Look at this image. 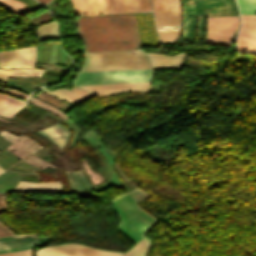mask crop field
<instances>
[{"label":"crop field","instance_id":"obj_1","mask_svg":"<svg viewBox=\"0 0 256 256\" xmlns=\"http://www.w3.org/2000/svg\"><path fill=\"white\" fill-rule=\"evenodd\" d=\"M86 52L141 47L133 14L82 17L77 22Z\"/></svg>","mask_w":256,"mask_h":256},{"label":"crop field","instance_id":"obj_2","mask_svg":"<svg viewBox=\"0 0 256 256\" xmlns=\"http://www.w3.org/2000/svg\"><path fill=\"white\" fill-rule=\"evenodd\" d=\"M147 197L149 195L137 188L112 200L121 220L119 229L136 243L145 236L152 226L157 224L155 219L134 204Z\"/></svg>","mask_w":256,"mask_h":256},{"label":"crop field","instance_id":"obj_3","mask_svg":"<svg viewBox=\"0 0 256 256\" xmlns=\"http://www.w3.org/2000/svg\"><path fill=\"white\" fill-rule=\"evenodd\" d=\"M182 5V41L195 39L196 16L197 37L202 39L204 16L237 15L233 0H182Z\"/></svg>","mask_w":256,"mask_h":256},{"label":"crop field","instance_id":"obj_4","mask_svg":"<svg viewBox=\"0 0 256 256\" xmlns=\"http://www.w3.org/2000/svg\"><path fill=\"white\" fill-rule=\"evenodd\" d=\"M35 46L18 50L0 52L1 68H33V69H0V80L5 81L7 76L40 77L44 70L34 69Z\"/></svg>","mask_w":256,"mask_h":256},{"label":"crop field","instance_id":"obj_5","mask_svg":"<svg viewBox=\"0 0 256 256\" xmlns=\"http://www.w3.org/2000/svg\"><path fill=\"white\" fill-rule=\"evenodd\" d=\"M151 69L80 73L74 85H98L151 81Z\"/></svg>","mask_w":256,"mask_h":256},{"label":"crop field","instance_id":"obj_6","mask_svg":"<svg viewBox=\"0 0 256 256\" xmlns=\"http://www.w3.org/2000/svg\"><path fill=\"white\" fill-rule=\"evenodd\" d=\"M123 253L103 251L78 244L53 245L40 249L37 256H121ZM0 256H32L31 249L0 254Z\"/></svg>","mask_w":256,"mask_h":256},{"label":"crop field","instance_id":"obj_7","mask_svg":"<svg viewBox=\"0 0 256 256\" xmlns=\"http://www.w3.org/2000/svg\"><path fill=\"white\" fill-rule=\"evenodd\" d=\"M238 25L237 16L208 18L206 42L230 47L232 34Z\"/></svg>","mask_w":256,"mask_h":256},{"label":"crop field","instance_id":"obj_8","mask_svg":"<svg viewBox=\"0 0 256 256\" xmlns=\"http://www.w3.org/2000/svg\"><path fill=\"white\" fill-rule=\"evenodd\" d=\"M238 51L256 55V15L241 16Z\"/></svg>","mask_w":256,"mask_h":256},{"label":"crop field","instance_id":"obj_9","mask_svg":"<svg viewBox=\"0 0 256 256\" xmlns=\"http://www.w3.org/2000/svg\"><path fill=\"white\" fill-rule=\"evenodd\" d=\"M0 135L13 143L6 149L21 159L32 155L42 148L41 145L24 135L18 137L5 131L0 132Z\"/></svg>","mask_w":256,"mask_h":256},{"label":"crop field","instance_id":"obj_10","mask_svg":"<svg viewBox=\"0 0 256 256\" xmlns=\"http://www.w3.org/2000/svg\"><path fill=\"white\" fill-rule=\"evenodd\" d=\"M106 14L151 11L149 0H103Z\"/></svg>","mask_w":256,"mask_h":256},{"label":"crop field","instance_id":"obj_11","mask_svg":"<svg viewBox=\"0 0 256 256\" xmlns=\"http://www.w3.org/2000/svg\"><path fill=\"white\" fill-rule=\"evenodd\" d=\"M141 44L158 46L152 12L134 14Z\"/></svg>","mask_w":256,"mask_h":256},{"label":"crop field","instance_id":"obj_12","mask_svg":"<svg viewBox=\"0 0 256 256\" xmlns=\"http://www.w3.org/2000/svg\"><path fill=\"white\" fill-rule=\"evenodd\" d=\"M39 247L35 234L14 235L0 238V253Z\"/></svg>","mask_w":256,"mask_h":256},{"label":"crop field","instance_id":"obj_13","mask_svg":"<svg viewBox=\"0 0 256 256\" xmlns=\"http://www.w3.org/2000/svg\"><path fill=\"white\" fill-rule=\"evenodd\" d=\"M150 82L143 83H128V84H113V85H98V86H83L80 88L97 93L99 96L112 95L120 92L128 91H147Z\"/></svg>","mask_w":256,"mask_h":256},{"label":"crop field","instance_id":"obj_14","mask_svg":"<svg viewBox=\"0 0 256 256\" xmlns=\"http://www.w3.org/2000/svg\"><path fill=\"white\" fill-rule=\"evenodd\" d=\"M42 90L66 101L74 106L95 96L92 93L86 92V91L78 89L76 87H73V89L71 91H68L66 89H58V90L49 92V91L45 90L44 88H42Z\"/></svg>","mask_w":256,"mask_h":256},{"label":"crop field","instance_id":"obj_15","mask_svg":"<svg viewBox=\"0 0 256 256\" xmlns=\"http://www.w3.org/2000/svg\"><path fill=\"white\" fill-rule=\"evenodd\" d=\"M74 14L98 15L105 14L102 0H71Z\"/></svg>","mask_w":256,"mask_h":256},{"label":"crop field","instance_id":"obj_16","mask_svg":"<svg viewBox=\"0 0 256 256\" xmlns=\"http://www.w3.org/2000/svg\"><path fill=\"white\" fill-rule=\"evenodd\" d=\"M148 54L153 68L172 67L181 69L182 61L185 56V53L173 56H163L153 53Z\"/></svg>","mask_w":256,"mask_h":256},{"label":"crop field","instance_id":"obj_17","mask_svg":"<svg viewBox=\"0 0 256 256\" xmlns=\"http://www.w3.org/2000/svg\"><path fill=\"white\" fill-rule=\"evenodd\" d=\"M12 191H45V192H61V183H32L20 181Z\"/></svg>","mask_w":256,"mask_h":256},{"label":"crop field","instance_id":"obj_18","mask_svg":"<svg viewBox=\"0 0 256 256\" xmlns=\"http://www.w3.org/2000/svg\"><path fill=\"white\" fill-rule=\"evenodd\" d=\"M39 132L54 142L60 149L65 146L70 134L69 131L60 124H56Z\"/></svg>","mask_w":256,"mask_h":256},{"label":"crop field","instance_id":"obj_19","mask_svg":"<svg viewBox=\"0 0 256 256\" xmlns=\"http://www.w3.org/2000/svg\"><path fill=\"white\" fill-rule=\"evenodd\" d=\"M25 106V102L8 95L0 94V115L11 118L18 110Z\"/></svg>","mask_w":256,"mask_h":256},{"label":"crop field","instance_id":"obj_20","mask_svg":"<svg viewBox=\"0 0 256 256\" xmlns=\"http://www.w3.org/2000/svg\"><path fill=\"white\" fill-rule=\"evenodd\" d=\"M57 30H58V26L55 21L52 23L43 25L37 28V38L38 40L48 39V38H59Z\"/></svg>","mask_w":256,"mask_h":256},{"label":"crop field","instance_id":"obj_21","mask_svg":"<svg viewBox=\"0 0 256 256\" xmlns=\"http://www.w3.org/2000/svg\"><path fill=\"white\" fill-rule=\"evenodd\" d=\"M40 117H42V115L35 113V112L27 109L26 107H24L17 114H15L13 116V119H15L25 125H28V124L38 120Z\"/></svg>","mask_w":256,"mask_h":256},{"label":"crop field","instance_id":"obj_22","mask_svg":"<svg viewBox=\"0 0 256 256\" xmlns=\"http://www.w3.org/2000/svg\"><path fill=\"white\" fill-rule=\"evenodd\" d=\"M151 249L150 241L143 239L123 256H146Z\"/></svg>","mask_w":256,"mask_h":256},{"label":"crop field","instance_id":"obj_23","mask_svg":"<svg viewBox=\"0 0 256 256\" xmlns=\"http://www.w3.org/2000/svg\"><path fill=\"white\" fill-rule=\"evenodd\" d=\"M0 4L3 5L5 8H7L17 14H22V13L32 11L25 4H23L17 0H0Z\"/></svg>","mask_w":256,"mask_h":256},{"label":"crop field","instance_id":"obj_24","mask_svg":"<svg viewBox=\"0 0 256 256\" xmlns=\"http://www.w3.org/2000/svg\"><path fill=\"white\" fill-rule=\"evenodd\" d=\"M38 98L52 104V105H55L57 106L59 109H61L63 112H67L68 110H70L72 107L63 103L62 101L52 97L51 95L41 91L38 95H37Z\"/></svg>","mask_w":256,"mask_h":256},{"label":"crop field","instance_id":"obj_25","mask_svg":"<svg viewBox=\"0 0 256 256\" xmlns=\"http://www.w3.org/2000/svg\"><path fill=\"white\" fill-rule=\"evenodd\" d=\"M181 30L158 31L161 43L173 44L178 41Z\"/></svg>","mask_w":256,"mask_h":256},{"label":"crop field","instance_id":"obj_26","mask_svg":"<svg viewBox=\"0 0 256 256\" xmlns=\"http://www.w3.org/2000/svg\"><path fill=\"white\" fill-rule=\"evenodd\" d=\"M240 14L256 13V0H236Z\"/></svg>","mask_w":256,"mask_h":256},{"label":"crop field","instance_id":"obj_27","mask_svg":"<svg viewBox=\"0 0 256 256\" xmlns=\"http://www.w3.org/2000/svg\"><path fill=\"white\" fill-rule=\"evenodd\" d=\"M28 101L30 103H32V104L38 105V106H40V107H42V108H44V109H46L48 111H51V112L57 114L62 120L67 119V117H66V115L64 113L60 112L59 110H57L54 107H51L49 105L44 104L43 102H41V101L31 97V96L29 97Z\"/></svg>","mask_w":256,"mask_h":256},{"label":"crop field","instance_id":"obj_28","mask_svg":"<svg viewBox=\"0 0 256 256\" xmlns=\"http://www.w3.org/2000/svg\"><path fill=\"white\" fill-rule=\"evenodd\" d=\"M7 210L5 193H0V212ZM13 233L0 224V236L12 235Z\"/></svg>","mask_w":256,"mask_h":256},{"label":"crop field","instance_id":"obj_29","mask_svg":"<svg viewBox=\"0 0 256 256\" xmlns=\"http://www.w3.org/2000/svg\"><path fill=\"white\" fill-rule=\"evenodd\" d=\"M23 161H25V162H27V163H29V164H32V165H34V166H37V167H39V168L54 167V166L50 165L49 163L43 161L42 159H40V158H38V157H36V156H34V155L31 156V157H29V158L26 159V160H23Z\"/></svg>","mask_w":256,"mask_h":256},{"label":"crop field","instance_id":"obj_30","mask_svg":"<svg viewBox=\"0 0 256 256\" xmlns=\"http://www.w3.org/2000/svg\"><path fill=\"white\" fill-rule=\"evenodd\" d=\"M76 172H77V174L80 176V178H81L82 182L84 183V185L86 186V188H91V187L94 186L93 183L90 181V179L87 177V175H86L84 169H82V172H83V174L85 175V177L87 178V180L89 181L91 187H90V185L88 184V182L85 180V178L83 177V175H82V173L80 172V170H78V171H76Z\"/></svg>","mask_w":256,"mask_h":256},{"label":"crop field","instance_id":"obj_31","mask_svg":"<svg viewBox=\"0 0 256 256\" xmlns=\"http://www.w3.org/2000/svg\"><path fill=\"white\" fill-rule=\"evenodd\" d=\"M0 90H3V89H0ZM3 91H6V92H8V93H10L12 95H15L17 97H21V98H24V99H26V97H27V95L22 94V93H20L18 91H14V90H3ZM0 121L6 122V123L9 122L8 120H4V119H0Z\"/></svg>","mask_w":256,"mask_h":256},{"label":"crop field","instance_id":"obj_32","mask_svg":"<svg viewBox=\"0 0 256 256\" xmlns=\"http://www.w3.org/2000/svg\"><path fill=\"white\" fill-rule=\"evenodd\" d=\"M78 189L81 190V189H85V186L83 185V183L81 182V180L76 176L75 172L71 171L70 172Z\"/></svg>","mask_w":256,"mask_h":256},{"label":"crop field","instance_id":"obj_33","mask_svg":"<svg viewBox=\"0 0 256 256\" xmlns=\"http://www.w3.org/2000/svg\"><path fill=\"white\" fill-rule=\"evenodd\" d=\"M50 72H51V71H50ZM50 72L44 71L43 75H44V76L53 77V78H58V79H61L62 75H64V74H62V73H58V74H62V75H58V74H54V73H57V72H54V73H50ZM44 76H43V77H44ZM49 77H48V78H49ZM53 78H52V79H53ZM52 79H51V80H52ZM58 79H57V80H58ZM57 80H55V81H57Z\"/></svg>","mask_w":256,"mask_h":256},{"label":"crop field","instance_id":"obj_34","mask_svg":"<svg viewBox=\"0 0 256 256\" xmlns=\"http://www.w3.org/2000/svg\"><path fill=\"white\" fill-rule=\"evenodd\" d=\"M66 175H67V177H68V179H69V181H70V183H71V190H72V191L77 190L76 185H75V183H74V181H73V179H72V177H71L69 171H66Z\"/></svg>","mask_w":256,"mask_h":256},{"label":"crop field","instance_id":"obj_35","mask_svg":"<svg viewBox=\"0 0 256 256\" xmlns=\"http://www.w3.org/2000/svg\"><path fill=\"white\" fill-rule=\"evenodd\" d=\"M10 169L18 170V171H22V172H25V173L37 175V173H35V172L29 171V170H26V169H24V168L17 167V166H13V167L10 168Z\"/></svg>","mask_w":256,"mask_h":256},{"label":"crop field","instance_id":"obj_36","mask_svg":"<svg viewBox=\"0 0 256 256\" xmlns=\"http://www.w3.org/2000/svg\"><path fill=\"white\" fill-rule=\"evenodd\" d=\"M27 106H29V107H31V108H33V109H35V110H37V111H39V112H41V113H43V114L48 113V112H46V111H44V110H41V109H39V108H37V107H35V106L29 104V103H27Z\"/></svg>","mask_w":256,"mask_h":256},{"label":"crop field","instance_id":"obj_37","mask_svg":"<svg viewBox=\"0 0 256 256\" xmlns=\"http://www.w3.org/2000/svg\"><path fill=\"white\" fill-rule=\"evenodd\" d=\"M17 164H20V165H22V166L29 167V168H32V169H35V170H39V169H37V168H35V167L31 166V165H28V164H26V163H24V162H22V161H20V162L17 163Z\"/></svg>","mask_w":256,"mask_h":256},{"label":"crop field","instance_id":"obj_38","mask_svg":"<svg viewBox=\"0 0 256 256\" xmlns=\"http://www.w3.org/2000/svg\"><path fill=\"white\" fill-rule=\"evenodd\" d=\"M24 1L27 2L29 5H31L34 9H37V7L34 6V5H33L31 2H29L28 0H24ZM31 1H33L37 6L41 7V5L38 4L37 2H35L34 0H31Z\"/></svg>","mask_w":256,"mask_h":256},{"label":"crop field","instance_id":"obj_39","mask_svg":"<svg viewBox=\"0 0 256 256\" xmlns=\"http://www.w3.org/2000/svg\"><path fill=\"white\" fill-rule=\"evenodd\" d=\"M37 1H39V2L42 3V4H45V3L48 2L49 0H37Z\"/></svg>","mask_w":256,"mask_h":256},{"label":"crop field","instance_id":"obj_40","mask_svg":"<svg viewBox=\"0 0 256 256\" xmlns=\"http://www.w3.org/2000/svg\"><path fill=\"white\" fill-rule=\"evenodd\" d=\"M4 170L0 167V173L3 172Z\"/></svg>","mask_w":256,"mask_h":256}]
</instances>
==
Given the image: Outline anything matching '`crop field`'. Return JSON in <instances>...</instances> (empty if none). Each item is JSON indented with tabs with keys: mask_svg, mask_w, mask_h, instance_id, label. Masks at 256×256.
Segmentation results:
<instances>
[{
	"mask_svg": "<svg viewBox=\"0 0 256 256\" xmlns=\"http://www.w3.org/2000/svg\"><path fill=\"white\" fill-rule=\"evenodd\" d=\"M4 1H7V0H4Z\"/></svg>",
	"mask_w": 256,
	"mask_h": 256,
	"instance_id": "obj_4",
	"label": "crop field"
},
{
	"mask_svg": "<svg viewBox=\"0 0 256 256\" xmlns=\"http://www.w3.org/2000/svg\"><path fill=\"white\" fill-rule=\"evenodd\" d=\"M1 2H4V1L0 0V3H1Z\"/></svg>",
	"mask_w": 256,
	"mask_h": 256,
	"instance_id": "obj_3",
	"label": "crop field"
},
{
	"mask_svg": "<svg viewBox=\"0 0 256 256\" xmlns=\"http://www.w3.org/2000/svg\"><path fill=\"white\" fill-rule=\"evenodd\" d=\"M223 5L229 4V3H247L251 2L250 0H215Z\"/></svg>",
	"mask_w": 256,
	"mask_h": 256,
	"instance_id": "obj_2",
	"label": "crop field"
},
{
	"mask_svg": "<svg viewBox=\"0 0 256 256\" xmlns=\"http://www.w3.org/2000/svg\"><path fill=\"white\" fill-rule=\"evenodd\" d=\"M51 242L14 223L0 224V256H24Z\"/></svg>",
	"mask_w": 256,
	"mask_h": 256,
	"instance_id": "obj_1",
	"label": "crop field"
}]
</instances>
--
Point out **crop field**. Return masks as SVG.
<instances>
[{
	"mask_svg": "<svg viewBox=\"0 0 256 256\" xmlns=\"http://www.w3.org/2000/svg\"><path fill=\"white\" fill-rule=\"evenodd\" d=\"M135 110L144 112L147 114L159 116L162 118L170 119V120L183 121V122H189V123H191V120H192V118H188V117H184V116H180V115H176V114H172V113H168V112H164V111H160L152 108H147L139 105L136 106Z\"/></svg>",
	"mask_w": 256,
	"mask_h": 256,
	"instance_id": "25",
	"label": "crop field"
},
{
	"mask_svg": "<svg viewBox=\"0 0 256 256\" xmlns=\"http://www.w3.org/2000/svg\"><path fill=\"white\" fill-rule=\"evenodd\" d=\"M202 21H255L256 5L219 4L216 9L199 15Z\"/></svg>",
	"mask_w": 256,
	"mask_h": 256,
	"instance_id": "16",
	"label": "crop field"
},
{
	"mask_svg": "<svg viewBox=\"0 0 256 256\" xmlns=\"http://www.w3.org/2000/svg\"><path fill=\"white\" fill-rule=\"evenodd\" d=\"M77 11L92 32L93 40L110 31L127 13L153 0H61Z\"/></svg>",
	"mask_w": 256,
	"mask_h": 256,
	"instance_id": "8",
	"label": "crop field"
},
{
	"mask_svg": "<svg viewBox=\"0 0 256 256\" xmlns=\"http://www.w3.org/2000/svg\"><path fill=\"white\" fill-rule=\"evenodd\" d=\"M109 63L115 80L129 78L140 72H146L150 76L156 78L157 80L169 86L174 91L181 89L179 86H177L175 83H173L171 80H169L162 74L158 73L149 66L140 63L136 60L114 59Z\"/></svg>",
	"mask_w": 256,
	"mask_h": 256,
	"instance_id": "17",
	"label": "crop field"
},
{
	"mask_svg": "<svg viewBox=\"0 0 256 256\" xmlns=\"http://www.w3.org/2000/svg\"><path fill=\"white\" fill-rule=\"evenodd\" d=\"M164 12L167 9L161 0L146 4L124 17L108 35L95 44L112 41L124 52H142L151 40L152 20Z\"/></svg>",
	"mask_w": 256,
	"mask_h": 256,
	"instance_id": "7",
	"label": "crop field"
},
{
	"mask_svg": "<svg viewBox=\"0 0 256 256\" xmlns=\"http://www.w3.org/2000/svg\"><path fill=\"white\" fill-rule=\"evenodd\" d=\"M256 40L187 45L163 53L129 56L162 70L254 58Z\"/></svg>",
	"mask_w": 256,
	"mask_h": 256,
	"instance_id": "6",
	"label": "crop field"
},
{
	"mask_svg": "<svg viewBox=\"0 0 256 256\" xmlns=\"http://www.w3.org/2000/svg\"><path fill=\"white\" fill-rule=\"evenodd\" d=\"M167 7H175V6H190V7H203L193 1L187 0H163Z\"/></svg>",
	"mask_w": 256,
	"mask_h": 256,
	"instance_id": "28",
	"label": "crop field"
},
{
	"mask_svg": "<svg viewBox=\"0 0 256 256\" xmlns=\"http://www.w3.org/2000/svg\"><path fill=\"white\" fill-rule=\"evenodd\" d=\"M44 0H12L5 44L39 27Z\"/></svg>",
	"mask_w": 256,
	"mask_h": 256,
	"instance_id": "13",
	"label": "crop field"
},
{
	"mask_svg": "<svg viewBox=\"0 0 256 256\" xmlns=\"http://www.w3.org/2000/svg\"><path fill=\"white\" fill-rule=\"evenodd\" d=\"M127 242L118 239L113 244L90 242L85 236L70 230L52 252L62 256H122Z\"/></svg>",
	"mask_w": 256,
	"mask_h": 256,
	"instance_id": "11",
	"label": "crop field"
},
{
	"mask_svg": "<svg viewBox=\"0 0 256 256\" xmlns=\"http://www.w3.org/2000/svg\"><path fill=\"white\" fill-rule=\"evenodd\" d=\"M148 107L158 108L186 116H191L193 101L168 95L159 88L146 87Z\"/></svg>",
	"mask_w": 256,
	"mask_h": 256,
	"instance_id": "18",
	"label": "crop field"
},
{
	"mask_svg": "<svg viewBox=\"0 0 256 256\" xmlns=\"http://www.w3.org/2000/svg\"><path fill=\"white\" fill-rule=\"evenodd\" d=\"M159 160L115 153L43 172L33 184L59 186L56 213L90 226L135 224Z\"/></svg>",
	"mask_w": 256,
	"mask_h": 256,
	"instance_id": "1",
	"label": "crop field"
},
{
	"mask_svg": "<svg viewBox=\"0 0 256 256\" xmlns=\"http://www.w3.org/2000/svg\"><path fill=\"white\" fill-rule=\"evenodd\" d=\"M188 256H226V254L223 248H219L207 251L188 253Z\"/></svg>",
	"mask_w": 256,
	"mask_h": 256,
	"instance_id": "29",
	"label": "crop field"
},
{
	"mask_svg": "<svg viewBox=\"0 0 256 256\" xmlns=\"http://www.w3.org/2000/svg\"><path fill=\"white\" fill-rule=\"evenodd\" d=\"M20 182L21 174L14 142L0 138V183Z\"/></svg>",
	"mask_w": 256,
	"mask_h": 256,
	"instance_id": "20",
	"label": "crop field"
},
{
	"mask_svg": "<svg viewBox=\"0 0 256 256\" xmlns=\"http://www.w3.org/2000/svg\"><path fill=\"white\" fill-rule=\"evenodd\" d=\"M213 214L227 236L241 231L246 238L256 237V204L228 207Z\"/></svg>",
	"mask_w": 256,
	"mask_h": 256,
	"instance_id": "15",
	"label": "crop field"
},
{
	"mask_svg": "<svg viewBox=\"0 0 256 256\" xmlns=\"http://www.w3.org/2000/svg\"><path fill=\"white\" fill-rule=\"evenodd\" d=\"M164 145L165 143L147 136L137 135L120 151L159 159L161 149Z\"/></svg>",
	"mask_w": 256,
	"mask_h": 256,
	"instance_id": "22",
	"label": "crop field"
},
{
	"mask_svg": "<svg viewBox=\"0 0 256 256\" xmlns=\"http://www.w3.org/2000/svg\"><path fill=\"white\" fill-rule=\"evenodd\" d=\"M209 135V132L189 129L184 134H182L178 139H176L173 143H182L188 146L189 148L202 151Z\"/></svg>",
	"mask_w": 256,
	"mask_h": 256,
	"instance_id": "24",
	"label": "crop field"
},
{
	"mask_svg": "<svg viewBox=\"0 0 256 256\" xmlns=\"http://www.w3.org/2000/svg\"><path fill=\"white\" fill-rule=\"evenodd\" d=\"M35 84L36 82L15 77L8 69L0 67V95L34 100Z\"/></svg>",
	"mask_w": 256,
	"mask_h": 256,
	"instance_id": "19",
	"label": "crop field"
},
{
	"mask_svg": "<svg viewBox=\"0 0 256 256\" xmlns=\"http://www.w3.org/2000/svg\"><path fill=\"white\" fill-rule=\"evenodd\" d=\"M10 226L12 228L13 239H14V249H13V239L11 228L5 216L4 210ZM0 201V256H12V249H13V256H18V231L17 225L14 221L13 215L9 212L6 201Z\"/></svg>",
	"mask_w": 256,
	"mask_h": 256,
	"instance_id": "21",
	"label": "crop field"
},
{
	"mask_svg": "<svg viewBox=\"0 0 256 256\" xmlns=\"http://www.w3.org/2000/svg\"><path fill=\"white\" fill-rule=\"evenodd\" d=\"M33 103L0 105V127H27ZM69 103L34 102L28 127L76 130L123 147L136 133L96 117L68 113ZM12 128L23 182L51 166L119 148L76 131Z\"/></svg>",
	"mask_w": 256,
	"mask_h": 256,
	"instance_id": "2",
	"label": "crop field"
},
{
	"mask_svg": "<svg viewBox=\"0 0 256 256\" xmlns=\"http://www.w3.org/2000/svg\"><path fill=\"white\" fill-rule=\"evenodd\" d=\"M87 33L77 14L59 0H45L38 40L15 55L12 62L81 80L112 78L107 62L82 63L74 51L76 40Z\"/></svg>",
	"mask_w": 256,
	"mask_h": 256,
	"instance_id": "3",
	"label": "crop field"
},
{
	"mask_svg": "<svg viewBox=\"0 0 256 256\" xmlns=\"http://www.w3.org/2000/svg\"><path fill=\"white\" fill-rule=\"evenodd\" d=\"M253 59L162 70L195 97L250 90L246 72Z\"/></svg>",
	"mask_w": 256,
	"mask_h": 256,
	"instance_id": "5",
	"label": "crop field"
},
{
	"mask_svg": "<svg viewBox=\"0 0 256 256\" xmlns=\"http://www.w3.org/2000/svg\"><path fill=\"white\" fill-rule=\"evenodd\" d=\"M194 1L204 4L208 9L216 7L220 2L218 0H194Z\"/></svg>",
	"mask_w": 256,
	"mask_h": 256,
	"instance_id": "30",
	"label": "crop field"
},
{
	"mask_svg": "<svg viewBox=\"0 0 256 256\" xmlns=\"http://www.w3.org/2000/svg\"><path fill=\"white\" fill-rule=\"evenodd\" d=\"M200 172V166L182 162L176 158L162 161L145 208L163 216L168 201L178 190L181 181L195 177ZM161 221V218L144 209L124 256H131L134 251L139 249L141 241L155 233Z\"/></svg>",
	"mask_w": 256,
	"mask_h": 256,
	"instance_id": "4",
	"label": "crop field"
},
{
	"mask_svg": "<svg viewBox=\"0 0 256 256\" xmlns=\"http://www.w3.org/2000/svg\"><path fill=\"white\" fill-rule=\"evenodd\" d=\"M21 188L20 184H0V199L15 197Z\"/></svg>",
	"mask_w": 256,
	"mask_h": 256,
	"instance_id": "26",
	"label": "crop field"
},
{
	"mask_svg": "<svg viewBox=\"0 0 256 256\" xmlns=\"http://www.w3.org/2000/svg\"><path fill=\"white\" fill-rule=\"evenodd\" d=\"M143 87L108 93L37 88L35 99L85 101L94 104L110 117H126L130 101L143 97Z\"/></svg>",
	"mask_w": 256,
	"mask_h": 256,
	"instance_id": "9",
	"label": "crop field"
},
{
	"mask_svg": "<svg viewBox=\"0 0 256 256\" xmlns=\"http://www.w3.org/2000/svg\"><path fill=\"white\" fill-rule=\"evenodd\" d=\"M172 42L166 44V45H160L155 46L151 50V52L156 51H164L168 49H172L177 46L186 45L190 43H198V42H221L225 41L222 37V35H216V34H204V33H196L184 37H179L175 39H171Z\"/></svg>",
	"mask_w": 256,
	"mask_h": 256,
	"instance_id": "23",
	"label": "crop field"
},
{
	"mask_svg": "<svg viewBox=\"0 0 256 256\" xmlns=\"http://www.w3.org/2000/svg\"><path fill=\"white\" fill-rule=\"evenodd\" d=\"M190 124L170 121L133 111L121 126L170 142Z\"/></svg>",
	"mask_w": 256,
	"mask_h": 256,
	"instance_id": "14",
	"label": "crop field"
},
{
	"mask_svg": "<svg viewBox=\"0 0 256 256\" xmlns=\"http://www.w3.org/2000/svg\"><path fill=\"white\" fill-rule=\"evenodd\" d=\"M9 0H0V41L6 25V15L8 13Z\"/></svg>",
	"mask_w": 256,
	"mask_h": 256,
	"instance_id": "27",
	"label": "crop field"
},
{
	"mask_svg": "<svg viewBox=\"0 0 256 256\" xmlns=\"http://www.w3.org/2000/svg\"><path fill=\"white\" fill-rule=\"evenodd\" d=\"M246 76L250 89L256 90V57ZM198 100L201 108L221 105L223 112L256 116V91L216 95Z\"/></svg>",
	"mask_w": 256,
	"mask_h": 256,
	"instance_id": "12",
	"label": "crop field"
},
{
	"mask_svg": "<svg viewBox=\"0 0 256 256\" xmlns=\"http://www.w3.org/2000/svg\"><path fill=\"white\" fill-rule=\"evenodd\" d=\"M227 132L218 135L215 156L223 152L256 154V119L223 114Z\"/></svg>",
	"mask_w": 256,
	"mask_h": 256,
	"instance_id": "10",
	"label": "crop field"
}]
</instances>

**What the task requires:** Count the lines in the entries above that contain the word "Return", and give only that number.

**Problem solution:** 2